We find that weakened governance leads many managers to take value-destroying actions that reduce their firms’ stock volatility and risk of distress. We call these actions “playing it safe,” and to illustrate one such action, we show that managers protected by antitakeover laws undertake diversifying acquisitions that target firms likely to reduce risk. These acquisitions have negative announcement returns and are concentrated among firms whose managers (personally) gain the most from reducing risk. For most corporate outcomes (including stock volatility and R&D expenditures), pursuing the quiet life and playing it safe lead to observationally equivalent outcomes. Our analysis focuses on acquisitions because they provide evidence of managers playing it safe in a way that can be distinguished empirically from them pursuing the quiet life. These findings confirm that motivating managerial effort is not the only challenge shareholders face and provide a new perspective on what motivates managerial responses to these laws.

Consistent with theory, we show that inside ownership, financial leverage, volatility, and corporate distress exacerbate risk-related agency conflicts. We also explore the underlying sources of managers’ preference to play it safe. In theory, such preferences could be motivated by both risk aversion and career concerns, and we find evidence for both mechanisms. Consistent with managerial risk aversion, we find that holding a large ownership stake makes managers more likely to play it safe, because managers of these firms have more of their financial wealth tied to the firms’ success. Consistent with career concerns also being an important factor, we find that younger managers, who have stronger career-related incentives, are more likely to play it safe. The increase in diversifying acquisitions is strongest among CEOs who are under 55 years old when a BC law is adopted in their firm’s state of incorporation.

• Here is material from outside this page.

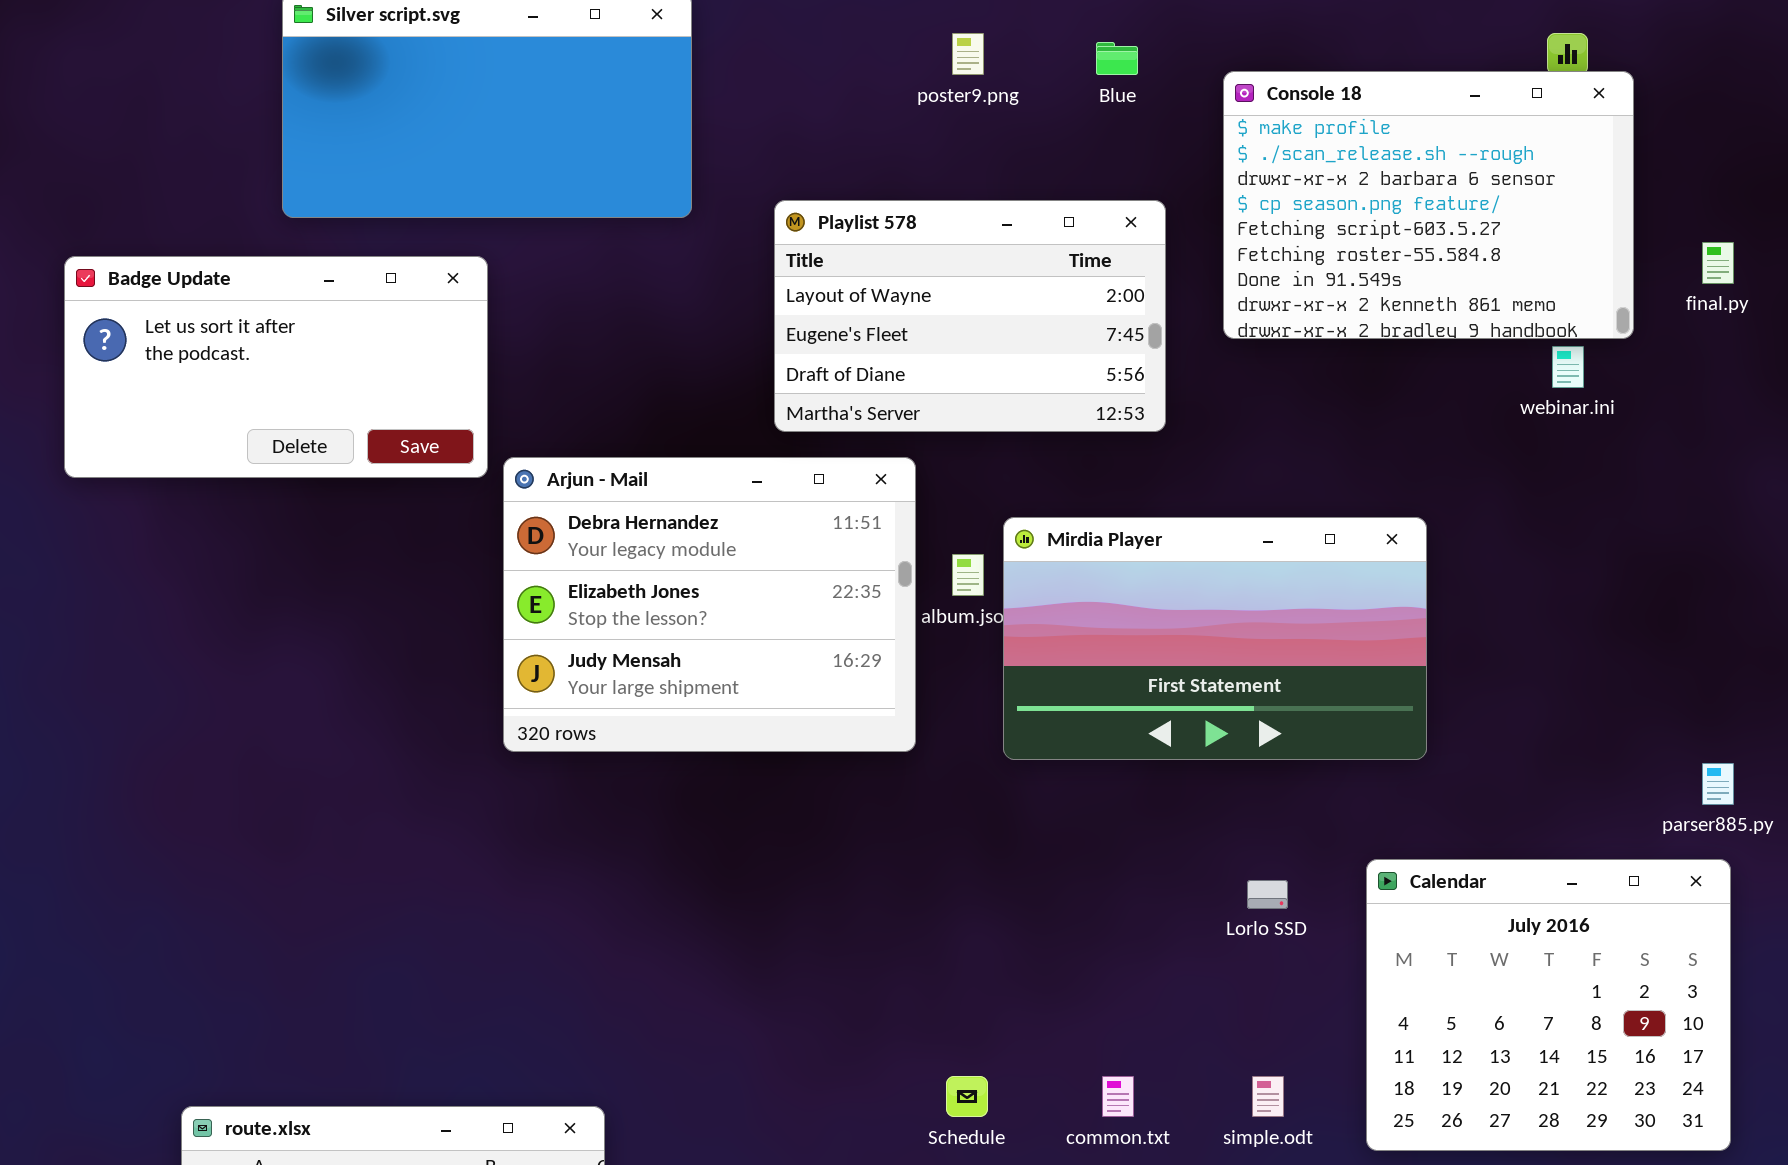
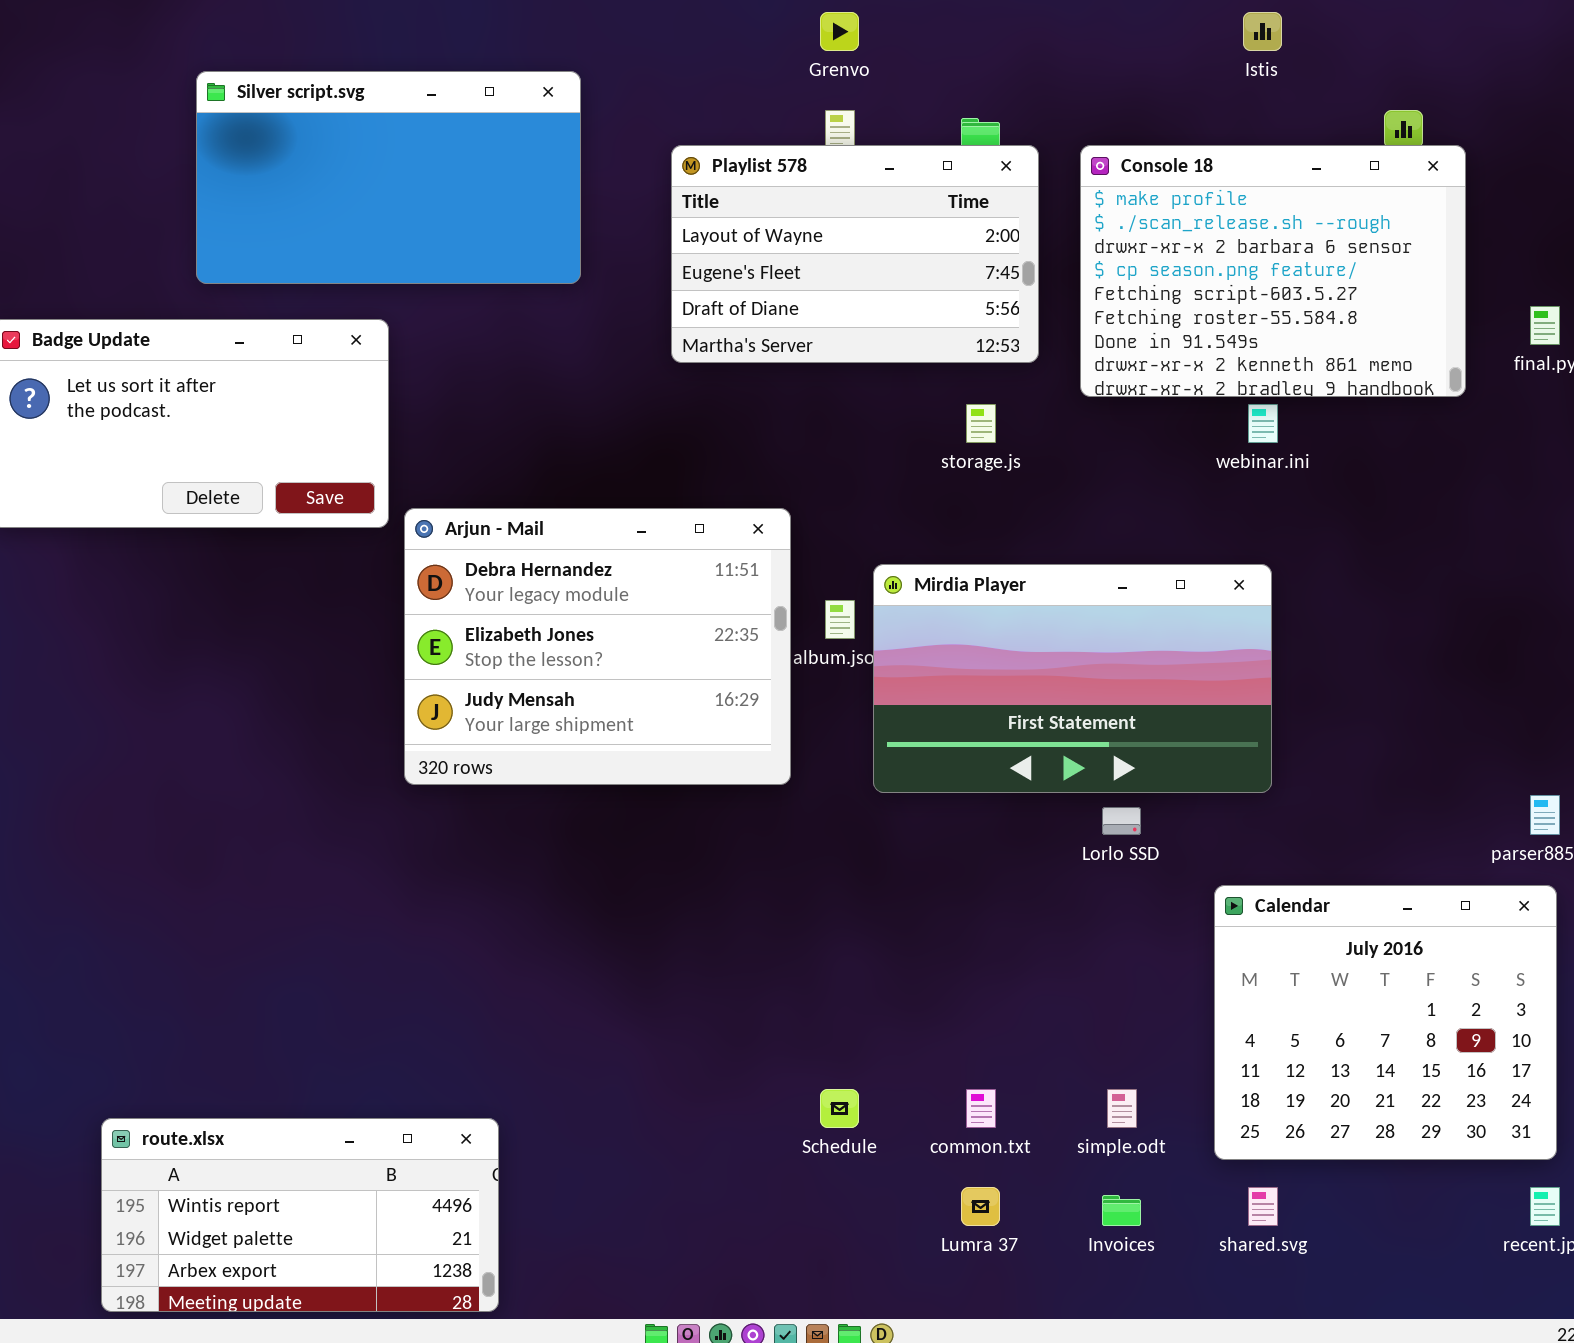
Playlist 578: [774,200,1166,432] -> [671,145,1039,363], moved
webinar.ini: [1552,346,1584,388] -> [1248,404,1278,443], moved
Lorlo SSD: [1247,880,1288,909] -> [1102,807,1141,835], moved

Our analysis points to the importance of managerial preferences aside from a desire to avoid costly effort or take private benefits. The findings offer explanations for puzzles in the literature. Managers’ incentive to play it safe could explain why firms often don’t risk shift in distress (e.g., Andrade and Kaplan, 1998; Rauh, 2009; Gilje, 2014); although risk shifting is in shareholders’ interest, managers’ self interest in playing it safe could dominate. Our findings also provide an explanation for the long-term decline in risk taking among U.S. firms. While multiple factors surely contribute to this trend, the decrease in risk taking interestingly coincides with increases in equity-based compensation and the sensitivity of CEO turnover to corporate performance (Jenter and Lewellen, 2014), both of which give corporate leaders incentives to tread carefully.